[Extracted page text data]
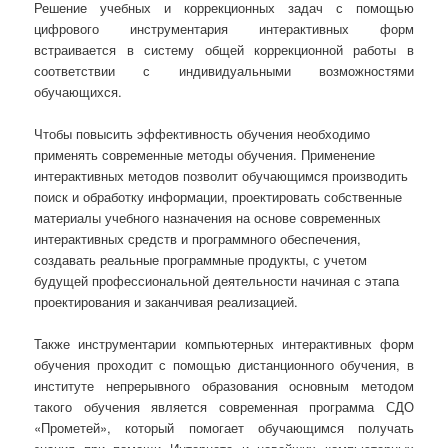
Решение учебных и коррекционных задач с помощью
цифрового инструментария интерактивных форм
встраивается в систему общей коррекционной работы в
соответствии с индивидуальными возможностями
обучающихся.
Чтобы повысить эффективность обучения необходимо
применять современные методы обучения. Применение
интерактивных методов позволит обучающимся производить
поиск и обработку информации, проектировать собственные
материалы учебного назначения на основе современных
интерактивных средств и программного обеспечения,
создавать реальные программные продукты, с учетом
будущей профессиональной деятельности начиная с этапа
проектирования и заканчивая реализацией.
Также инструментарии компьютерных интерактивных форм
обучения проходит с помощью дистанционного обучения, в
институте непрерывного образования основным методом
такого обучения является современная программа СДО
«Прометей», который помогает обучающимся получать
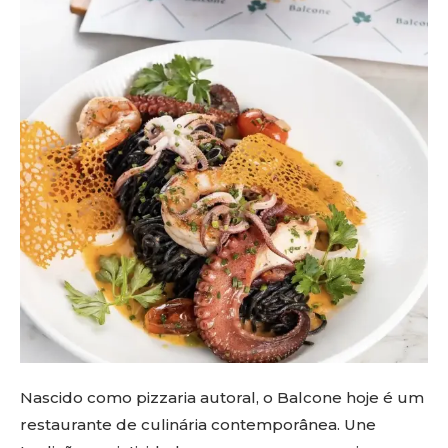
Nascido como pizzaria autoral, o Balcone hoje é um
restaurante de culinária contemporânea. Une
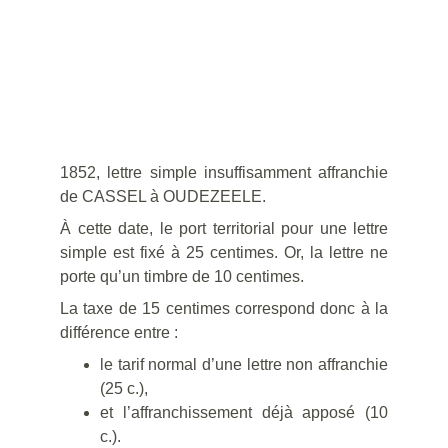
1852, lettre simple insuffisamment affranchie
de CASSEL à OUDEZEELE.
À cette date, le port territorial pour une lettre
simple est fixé à 25 centimes. Or, la lettre ne
porte qu’un timbre de 10 centimes.
La taxe de 15 centimes correspond donc à la
différence entre :
le tarif normal d’une lettre non affranchie
(25 c.),
et l’affranchissement déjà apposé (10
c.).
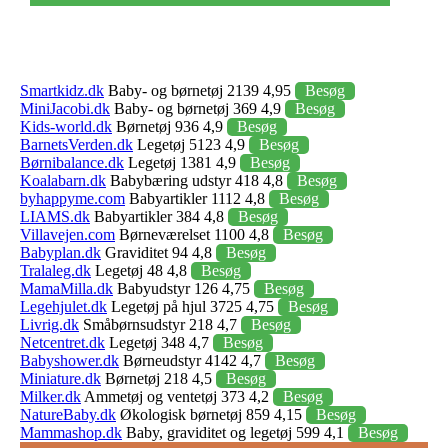
Smartkidz.dk
Baby- og børnetøj 2139 4,95
Besøg
MiniJacobi.dk
Baby- og børnetøj 369 4,9
Besøg
Kids-world.dk
Børnetøj 936 4,9
Besøg
BarnetsVerden.dk
Legetøj 5123 4,9
Besøg
Børnibalance.dk
Legetøj 1381 4,9
Besøg
Koalabarn.dk
Babybæring udstyr 418 4,8
Besøg
byhappyme.com
Babyartikler 1112 4,8
Besøg
LIAMS.dk
Babyartikler 384 4,8
Besøg
Villavejen.com
Børneværelset 1100 4,8
Besøg
Babyplan.dk
Graviditet 94 4,8
Besøg
Tralaleg.dk
Legetøj 48 4,8
Besøg
MamaMilla.dk
Babyudstyr 126 4,75
Besøg
Legehjulet.dk
Legetøj på hjul 3725 4,75
Besøg
Livrig.dk
Småbørnsudstyr 218 4,7
Besøg
Netcentret.dk
Legetøj 348 4,7
Besøg
Babyshower.dk
Børneudstyr 4142 4,7
Besøg
Miniature.dk
Børnetøj 218 4,5
Besøg
Milker.dk
Ammetøj og ventetøj 373 4,2
Besøg
NatureBaby.dk
Økologisk børnetøj 859 4,15
Besøg
Mammashop.dk
Baby, graviditet og legetøj 599 4,1
Besøg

[EXERCISE OBJECTIVE] Your task is to retype all the entries exactly and leave out any pictures.

[REPLY TO THE EXERCISE]
Решение учебных и коррекционных задач с помощью
цифрового инструментария интерактивных форм
встраивается в систему общей коррекционной работы в
соответствии с индивидуальными возможностями
обучающихся.
Чтобы повысить эффективность обучения необходимо
применять современные методы обучения. Применение
интерактивных методов позволит обучающимся производить
поиск и обработку информации, проектировать собственные
материалы учебного назначения на основе современных
интерактивных средств и программного обеспечения,
создавать реальные программные продукты, с учетом
будущей профессиональной деятельности начиная с этапа
проектирования и заканчивая реализацией.
Также инструментарии компьютерных интерактивных форм
обучения проходит с помощью дистанционного обучения, в
институте непрерывного образования основным методом
такого обучения является современная программа СДО
«Прометей», который помогает обучающимся получать
Nascido como pizzaria autoral, o Balcone hoje é um
restaurante de culinária contemporânea. Une
1852, lettre simple insuffisamment affranchie
de CASSEL à OUDEZEELE.
À cette date, le port territorial pour une lettre
simple est fixé à 25 centimes. Or, la lettre ne
porte qu’un timbre de 10 centimes.
La taxe de 15 centimes correspond donc à la
différence entre :
le tarif normal d’une lettre non affranchie
(25 c.),
et l’affranchissement déjà apposé (10
c.).
Smartkidz.dk
Baby- og børnetøj 2139 4,95
Besøg
MiniJacobi.dk
Baby- og børnetøj 369 4,9
Besøg
Kids-world.dk
Børnetøj 936 4,9
Besøg
BarnetsVerden.dk
Legetøj 5123 4,9
Besøg
Børnibalance.dk
Legetøj 1381 4,9
Besøg
Koalabarn.dk
Babybæring udstyr 418 4,8
Besøg
byhappyme.com
Babyartikler 1112 4,8
Besøg
LIAMS.dk
Babyartikler 384 4,8
Besøg
Villavejen.com
Børneværelset 1100 4,8
Besøg
Babyplan.dk
Graviditet 94 4,8
Besøg
Tralaleg.dk
Legetøj 48 4,8
Besøg
MamaMilla.dk
Babyudstyr 126 4,75
Besøg
Legehjulet.dk
Legetøj på hjul 3725 4,75
Besøg
Livrig.dk
Småbørnsudstyr 218 4,7
Besøg
Netcentret.dk
Legetøj 348 4,7
Besøg
Babyshower.dk
Børneudstyr 4142 4,7
Besøg
Miniature.dk
Børnetøj 218 4,5
Besøg
Milker.dk
Ammetøj og ventetøj 373 4,2
Besøg
NatureBaby.dk
Økologisk børnetøj 859 4,15
Besøg
Mammashop.dk
Baby, graviditet og legetøj 599 4,1
Besøg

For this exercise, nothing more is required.